Das Verfassungs- und Bundesrecht verlangt, dass die Eigenmietwerte mindestens 60 % der Marktmiete betragen müssen. Das kantonale Verwaltungsgericht hat mit Entscheid vom 16. September 2020 festgehalten, dass die grosse Menge der unter dem Median von 60 % liegenden Eigenmietwerte dieser übergeordneten Vorgabe widersprechen. Deshalb ist eine zeitnahe Anpassung der Eigenmietwerte zwingend.
Die glp unterstützt die vorliegende Strategie Schätzungswesen und das neue Bewertungsverfahren, welches sich auf statistisch ausgewertete Kauf- und Mietpreise stützt, damit die Rechtskonformität der Eigenmietwertbesteuerung im Kanton Aargau wiederhergestellt wird. Dazu braucht es auch die Schätzung im Fünfjahresturnus, sodass dass tendenzielle Wertveränderungen auf dem Grundstücksmarkt identifiziert und zeitnah berücksichtigt werden. Damit verfügen die Marktmietwerte, welche den Eigenmietwerten zugrunde liegen, sowie die Vermögenssteuerwerte stets über die erforderliche Marktnähe. Auf diese Weise kann gewährleistet werden, dass die Eigenmietwerte das verfassungsrechtliche Minimum von 60 % der Marktmiete nicht unterschreiten.
Die glp zieht die generelle Festlegung des Eigenmietwerts auf das Minimum von 60 % der Marktmiete einer Härtefallregelung, wie sie einige Kantone kennen, klar vor, damit alle Grundeigentümerinnen und Grundeigentümer von einer tieferen Untergrenze profitieren können. Auch aus Gründen der Rechtsgleichheit kommt eine Härtefallregelung, welche vor allem Rentnerinnen und Rentnern mit abbezahlten Hypothekarschulden in bescheidenen finanziellen Verhältnissen zugutekommen würde, nicht infrage.
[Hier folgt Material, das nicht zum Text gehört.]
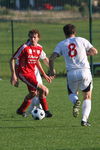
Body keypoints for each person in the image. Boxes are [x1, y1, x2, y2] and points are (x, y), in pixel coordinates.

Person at [49, 24, 98, 126]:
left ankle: (75, 101)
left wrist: (52, 70)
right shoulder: (82, 40)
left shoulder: (62, 44)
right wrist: (85, 53)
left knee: (72, 93)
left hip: (71, 73)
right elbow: (94, 51)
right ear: (75, 32)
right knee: (87, 96)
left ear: (64, 33)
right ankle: (84, 120)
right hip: (84, 71)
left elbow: (52, 57)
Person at [10, 29, 53, 118]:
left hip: (31, 73)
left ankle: (21, 110)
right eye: (31, 37)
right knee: (44, 90)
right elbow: (12, 59)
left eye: (34, 37)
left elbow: (37, 61)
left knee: (33, 93)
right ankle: (46, 111)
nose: (32, 39)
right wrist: (13, 75)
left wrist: (44, 74)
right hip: (23, 73)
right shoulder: (24, 47)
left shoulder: (39, 48)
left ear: (38, 38)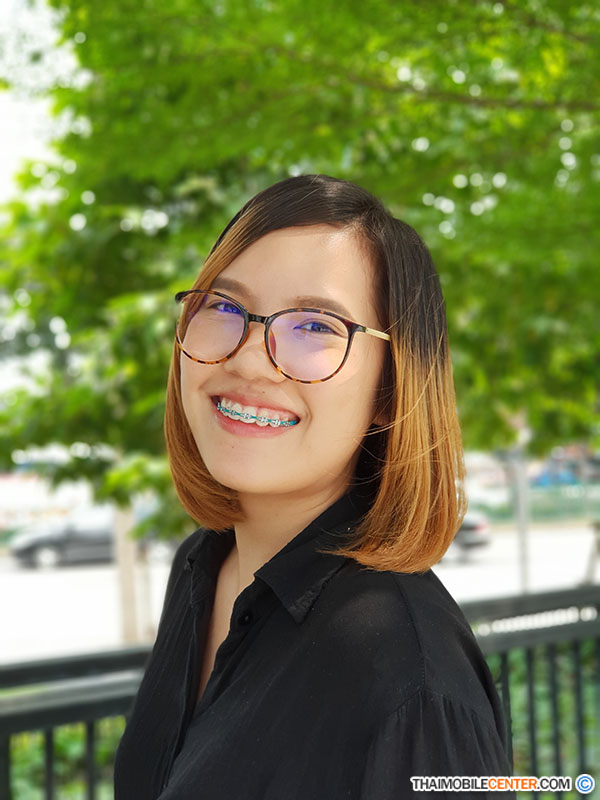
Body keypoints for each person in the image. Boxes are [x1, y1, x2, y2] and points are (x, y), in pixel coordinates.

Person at [114, 174, 515, 799]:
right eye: (223, 307)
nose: (249, 358)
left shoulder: (412, 678)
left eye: (316, 326)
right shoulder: (201, 566)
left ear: (389, 391)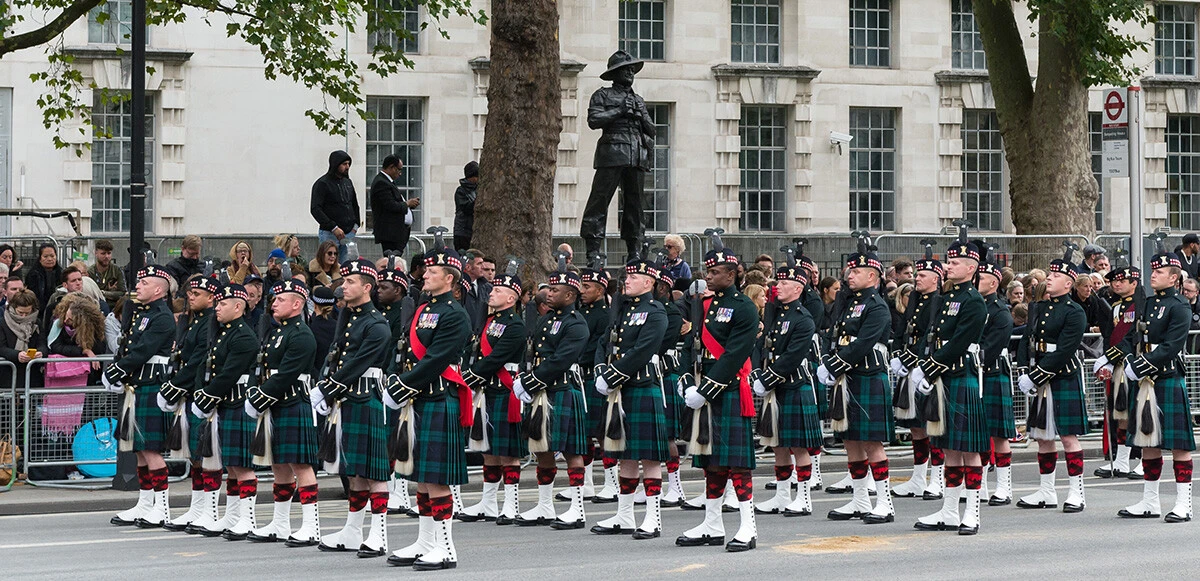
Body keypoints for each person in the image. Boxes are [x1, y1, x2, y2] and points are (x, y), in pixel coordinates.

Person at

Denn die finanzielle Belastung kann für Mieterinnen und Mieter im Rentenalter ebenfalls zunehmen.
«Mit der vorliegenden Strategie Schätzungswesen und dem neuen Bewertungsverfahren verfügt der Kanton Aargau wieder über eine aktuelle und rechtskonforme Eigenmietwert- und Vermögensbesteuerung, welche die verfassungsrechtlichen, gesetzlichen und verwaltungsgerichtlichen Vorgaben erfüllt», hält Grossrat Dominik Gresch fest. «Damit wird dem Grundsatz der Besteuerung nach der wirtschaftlichen Leistungsfähigkeit Rechnung getragen.» Ausserdem wird sichergesellt, dass die Bewertung der landwirtschaftlich genutzten Grundstücke aufgrund der aktuell gültigen eidgenössischen Schätzungsanleitung erfolgen kann.
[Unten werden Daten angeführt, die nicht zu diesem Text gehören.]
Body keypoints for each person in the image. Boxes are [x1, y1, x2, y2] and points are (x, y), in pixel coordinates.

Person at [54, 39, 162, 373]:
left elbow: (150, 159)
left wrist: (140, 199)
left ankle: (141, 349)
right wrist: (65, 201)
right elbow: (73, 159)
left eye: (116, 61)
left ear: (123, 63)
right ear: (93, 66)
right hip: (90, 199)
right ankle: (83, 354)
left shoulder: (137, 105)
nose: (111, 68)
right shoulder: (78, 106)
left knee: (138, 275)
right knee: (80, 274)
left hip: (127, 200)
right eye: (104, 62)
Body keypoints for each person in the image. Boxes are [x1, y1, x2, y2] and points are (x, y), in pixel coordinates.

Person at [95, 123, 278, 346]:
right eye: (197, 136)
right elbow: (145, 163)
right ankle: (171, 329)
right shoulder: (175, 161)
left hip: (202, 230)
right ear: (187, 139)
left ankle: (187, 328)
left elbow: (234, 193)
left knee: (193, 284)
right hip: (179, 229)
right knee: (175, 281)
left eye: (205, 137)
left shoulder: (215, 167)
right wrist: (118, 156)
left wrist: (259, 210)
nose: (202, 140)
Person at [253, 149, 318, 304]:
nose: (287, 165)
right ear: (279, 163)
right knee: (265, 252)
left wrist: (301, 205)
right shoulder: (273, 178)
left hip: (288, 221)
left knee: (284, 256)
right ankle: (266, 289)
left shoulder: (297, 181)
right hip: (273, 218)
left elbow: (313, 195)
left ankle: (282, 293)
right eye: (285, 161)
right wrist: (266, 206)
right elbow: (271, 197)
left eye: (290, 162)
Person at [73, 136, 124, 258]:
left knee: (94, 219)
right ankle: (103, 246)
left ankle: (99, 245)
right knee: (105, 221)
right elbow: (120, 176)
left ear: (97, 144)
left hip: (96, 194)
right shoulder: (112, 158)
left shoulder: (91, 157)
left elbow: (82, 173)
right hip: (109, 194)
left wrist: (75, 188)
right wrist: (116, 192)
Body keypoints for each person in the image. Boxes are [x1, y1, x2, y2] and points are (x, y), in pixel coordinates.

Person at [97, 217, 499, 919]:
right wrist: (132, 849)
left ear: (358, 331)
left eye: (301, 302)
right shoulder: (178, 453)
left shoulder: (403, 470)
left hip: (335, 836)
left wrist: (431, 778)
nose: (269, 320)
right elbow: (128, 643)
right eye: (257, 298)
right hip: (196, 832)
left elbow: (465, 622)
Zugleich wird das Schätzungsverfahren vereinfacht und modernisiert. Das neue, auf einem Marktanpassungsfaktor und empirischen Zinssätzen basierende System ist nicht nur effizienter, sondern auch genauer. Damit werden die Voraussetzungen für ein Massenbewertungsverfahren geschaffen. Die zu erwartende Effizienzsteigerung ermöglicht nach der Entwicklungs- und Umsetzungsphase ab 2027 eine Personalreduktion beim Kantonalen Steueramt. Andererseits führt der Systemwechsel zu einem personellen Mehraufwand bei den Gemeinden, welche neu für Mutationen und Wechsel der Eigennutzungen zuständig sind.
Das neue Bewertungsmodell führt ab dem Steuerjahr 2024 bzw. dem Rechnungsergebnis 2025 zu höheren Einkommens- und Vermögenssteuern. Mit Wertbasis 2021 belaufen sich die geschätzten Mehreinnahmen bei den nichtlandwirtschaftlichen Grundstücken für den Kanton auf 63 Millionen Franken und für die Gemeinden auf 57,4 Millionen Franken, wobei im ersten Jahr nach der Einführung noch nicht der volle Effekt zu erwarten ist. Im Sommer 2023 ist eine genauere Quantifizierung der finanziellen Auswirkungen möglich. Bis dahin können im Rahmen der Budgetierung auch allfällige Massnahmen geprüft werden, um einen Teil der Mehreinnahmen zukunftsgerichtet zu investieren. Dabei ist in Anbetracht der bestehenden Unsicherheiten allerdings Vorsicht und Zurückhaltung geboten.